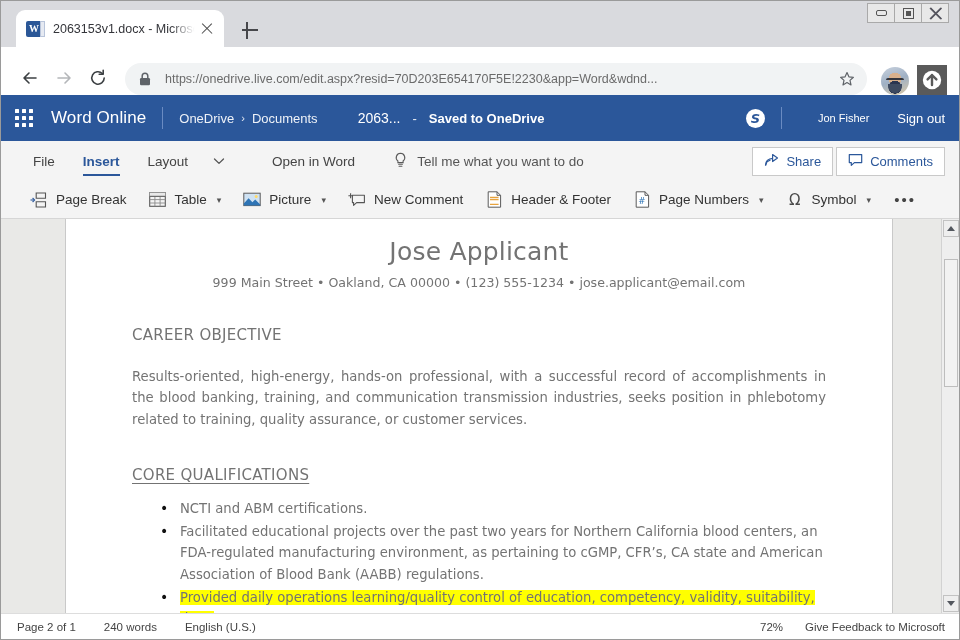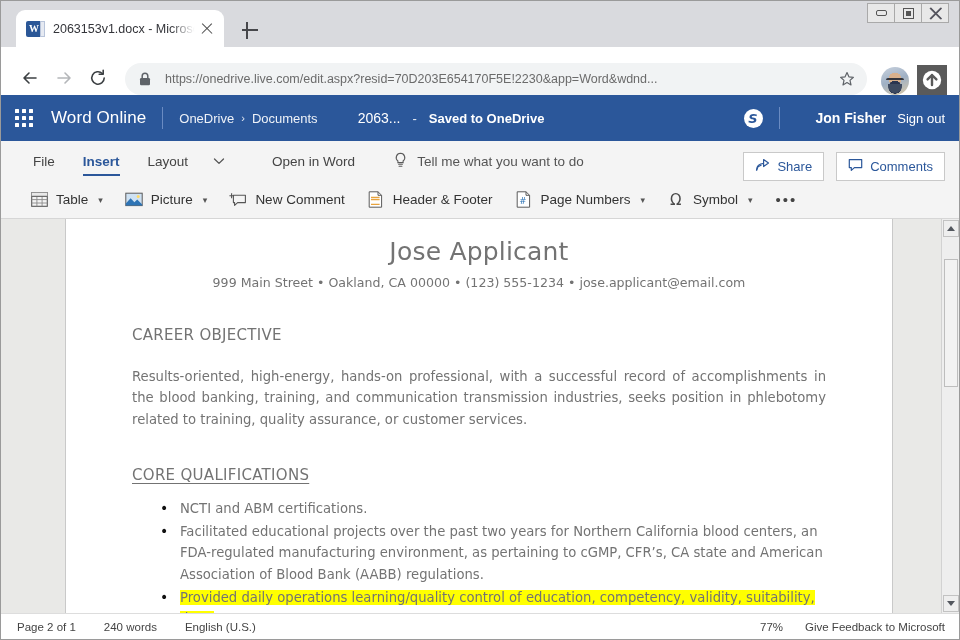--- a/index.html
+++ b/index.html
@@ -171,22 +171,22 @@
   #save-sep { margin: 0 12px; opacity: .9; }
   #save-state { font-size: 13px; font-weight: bold; }
   #header-right { margin-left: auto; display: flex; align-items: center; gap: 0; }
   #skype-icon {
     width: 19px; height: 19px; border-radius: 50%;
     background: #ffffff; color: #2b579a;
     font-size: 13px; font-weight: bold; font-style: italic;
     display: flex; align-items: center; justify-content: center;
     font-family: "DejaVu Sans", sans-serif;
   }
-  #user-name { margin-left: 20px; font-size: 14px; font-weight: bold; }
-  #sign-out { margin-left: 11px; font-size: 13px; }
+  #user-name { margin-left: 20px; font-size: 11px; }
+  #sign-out { margin-left: 28px; font-size: 13px; }
 
   
   #ribbon-tabs {
     height: 40px; flex: 0 0 40px;
     background: #f4f4f4;
     display: flex; align-items: stretch;
     padding-left: 18px;
     font-size: 13.5px;
   }
   .rtab {
@@ -197,21 +197,21 @@
   .rtab.active::after {
     content: ""; position: absolute; left: 14px; right: 14px; bottom: 5px;
     height: 2.5px; background: #2b579a;
   }
   #tabs-more { display: flex; align-items: center; padding: 0 10px; color: #555; }
   #open-in-word { display: flex; align-items: center; padding: 0 14px; margin-left: 22px; color: #444; }
   #tellme {
     display: flex; align-items: center; gap: 9px;
     margin-left: 24px; color: #555;
   }
-  #ribbon-right { margin-left: auto; display: flex; align-items: flex-end; gap: 12px; padding-right: 14px; }
+  #ribbon-right { margin-left: auto; display: flex; align-items: center; gap: 3px; padding-right: 14px; }
   .ribbon-action {
     display: flex; align-items: center; gap: 7px;
     border: 1px solid #c9c9c9; background: #ffffff;
     padding: 5px 11px; color: #2b579a; font-size: 13px;
   }
 
   
   #ribbon-commands {
     height: 38px; flex: 0 0 38px;
     background: #f4f4f4;
@@ -444,20 +444,31 @@
             <path d="M1.3 1.6 h12.4 v8 H6.4 L3.3 12.4 V9.6 H1.3 Z" fill="none" stroke="#2b579a" stroke-width="1.2" stroke-linejoin="round"></path>
           </svg>
         </span>
         <span>Comments</span>
       </div>
     </div>
   </div>
 
   <div id="ribbon-commands">
 
+    <div class="cmd">
+      <span class="cmd-icon">
+        <svg width="18" height="16" viewBox="0 0 18 16">
+          <path d="M0.5 8 H3.6" stroke="#2b579a" stroke-width="1.1"></path>
+          <path d="M2.6 6 L4.6 8 L2.6 10" stroke="#2b579a" stroke-width="1.1" fill="none"></path>
+          <path d="M6.2 1 H15.5 V6.3 H6.2 Z" fill="none" stroke="#555" stroke-width="1.1"></path>
+          <path d="M6.2 9.7 H15.5 V15 H6.2 Z" fill="none" stroke="#555" stroke-width="1.1"></path>
+        </svg>
+      </span>
+      <span>Page Break</span>
+    </div>
 
     <div class="cmd">
       <span class="cmd-icon">
         <svg width="17" height="15" viewBox="0 0 17 15">
           <rect x="0.7" y="0.7" width="15.6" height="13.6" fill="none" stroke="#5a5a5a" stroke-width="1.1"></rect>
           <path d="M0.7 4.3 H16.3 M0.7 7.6 H16.3 M0.7 11 H16.3 M5.9 0.7 V14.3 M11.1 0.7 V14.3" stroke="#8a8a8a" stroke-width="0.9"></path>
           <rect x="0.7" y="0.7" width="15.6" height="3.6" fill="#e9e9e9"></rect>
           <path d="M0.7 4.3 H16.3" stroke="#5a5a5a" stroke-width="1"></path>
         </svg>
       </span>
@@ -550,18 +561,18 @@
           <i></i>
         </div>
     </div>
   </div>
 
   <div id="status-bar">
     <span class="sb-item">Page 2 of 1</span>
     <span class="sb-item">240 words</span>
     <span class="sb-item">English (U.S.)</span>
     <span id="status-right">
-      <span>77%</span>
+      <span>72%</span>
       <span>Give Feedback to Microsoft</span>
     </span>
   </div>
 
 </div>
 
 </body></html>

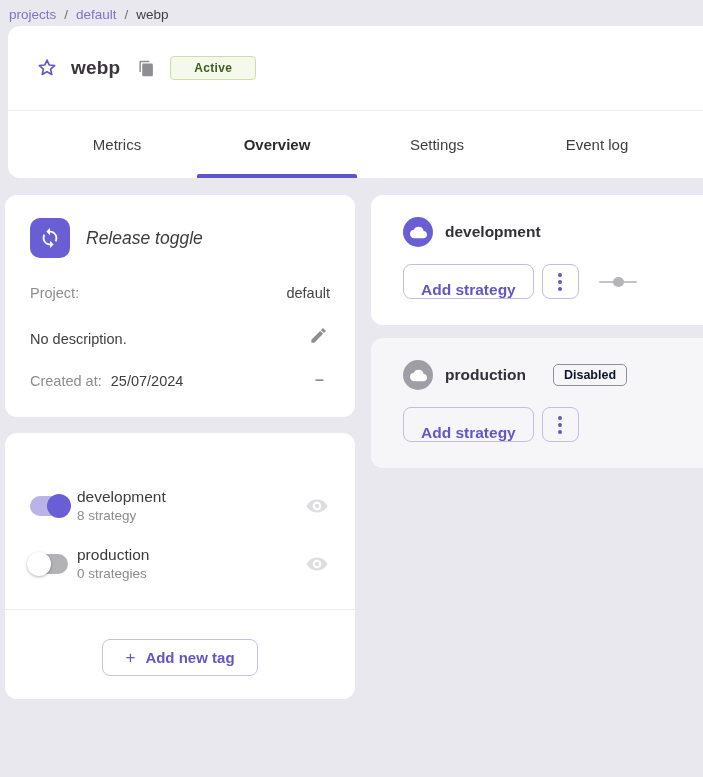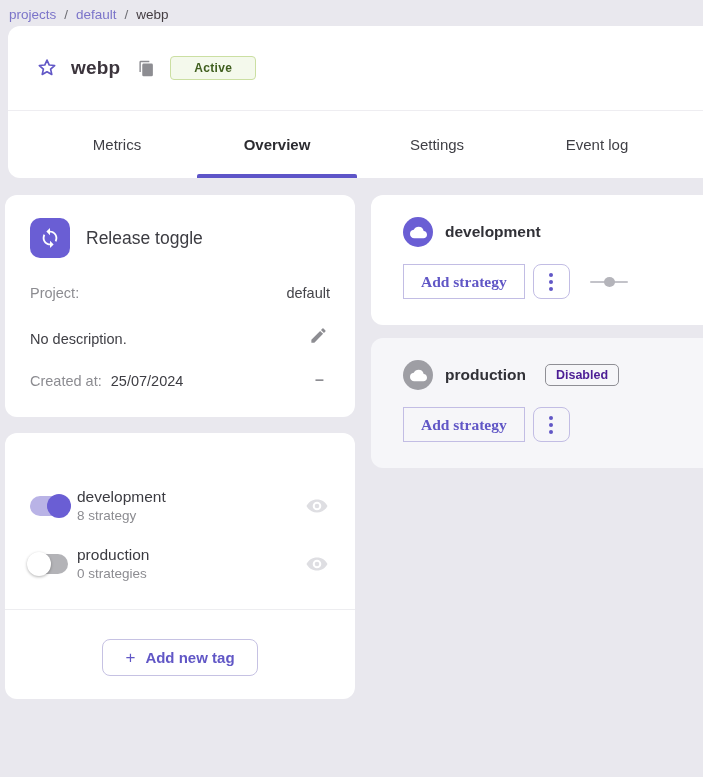--- a/index.html
+++ b/index.html
@@ -54,21 +54,21 @@
 
   .card { background:#fff; border-radius:12px; }
 
   
   .release-card { padding:23px 25px 28px 25px; }
   .type-row { display:flex; align-items:center; }
   .type-icon {
     width:40px; height:40px; border-radius:10px; background:#6a5ed4;
     display:flex; align-items:center; justify-content:center;
   }
-  .type-label { font-size:17.5px; color:#3c3c42; margin-left:16px; }
+  .type-label { font-size:17.5px; color:#3c3c42; margin-left:16px;font-style:italic; }
   .meta-row { display:flex; align-items:flex-end; justify-content:space-between; margin-top:27px; font-size:14.5px;gap:26px; }
   .meta-label { color:#8c8c91; }
   .meta-value { color:#45454a; }
   .desc-row { margin-top:22px; }
   .desc-text { color:#3e3e44; font-size:14.5px; }
   .icon-btn { width:24px; height:24px; display:flex; align-items:center; justify-content:center; cursor:pointer; }
   .created-row { margin-top:24px; }
   .created-left { display:flex; gap:9px; font-size:14.5px; align-items:center; }
   .created-value { color:#3e3e44; }
   .minus-glyph { color:#8d8d92; font-size:16px; font-weight:bold; padding-right:6px; }
@@ -110,29 +110,29 @@
   
   .env-panel { border-radius:12px; padding:22px 32px 26px 32px; }
   .env-panel.enabled { background:#ffffff; }
   .env-panel.disabled { background:#f6f6f9; margin-top:13px; }
   .panel-title-row { display:flex; align-items:center; }
   .cloud-circle { width:30px; height:30px; border-radius:50%; display:flex; align-items:center; justify-content:center; }
   .cloud-circle.purple { background:#6a5ed4; }
   .cloud-circle.gray { background:#9e9ea4; }
   .panel-name { margin-left:12px; font-size:15.5px; font-weight:bold; color:#313137; }
   .disabled-badge {
-    margin-left:19px; border:1px solid #8f8f95; border-radius:5px;
-    padding:3px 10px; font-size:12.5px; font-weight:bold; color:#4c1d95; background:transparent;
+    margin-left:27px; border:1px solid #8f8f95; border-radius:5px;
+    padding:3px 10px; font-size:12.5px; font-weight:bold; color:#0f172a; background:transparent;
   }
   .panel-buttons { display:flex; align-items:center; margin-top:17px; }
   .add-strategy-btn {
-    height:35px; padding:8px 17px; background:transparent;
-    border:1px solid #c2bde4; border-radius:0;
+    height:35px; padding:16px 17px; background:transparent;
+    border:1px solid #c2bde4; border-radius:8px;
     color:#6157c6; font-size:15.5px; font-weight:bold; cursor:pointer;
-    font-family:Liberation Serif, serif;
+    font-family:Liberation Sans, sans-serif;
   }
   .kebab-btn {
     margin-left:8px; width:37px; height:35px;
     border:1px solid #c2bde4; border-radius:8px; background:transparent; cursor:pointer;
     display:flex; flex-direction:column; align-items:center; justify-content:center; gap:3px;
   }
   .kebab-btn span { width:4px; height:4px; border-radius:50%; background:#6157c6; }
   .connector { margin-left:20px; position:relative; width:38px; height:10px; display:flex; align-items:center; }
   .connector .line { width:100%; height:2px; background:#c3c3c9; border-radius:1px; }
   .connector .dot { position:absolute; left:14px; top:0; width:11px; height:10px; border-radius:50%; background:#b4b4ba; }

What to produce
Take every line from the listing above that includes the word "family" and copy it.

Completed task
     font-family: "DejaVu Sans", sans-serif;
-    font-family:Liberation Serif, serif;
+    font-family:Liberation Sans, sans-serif;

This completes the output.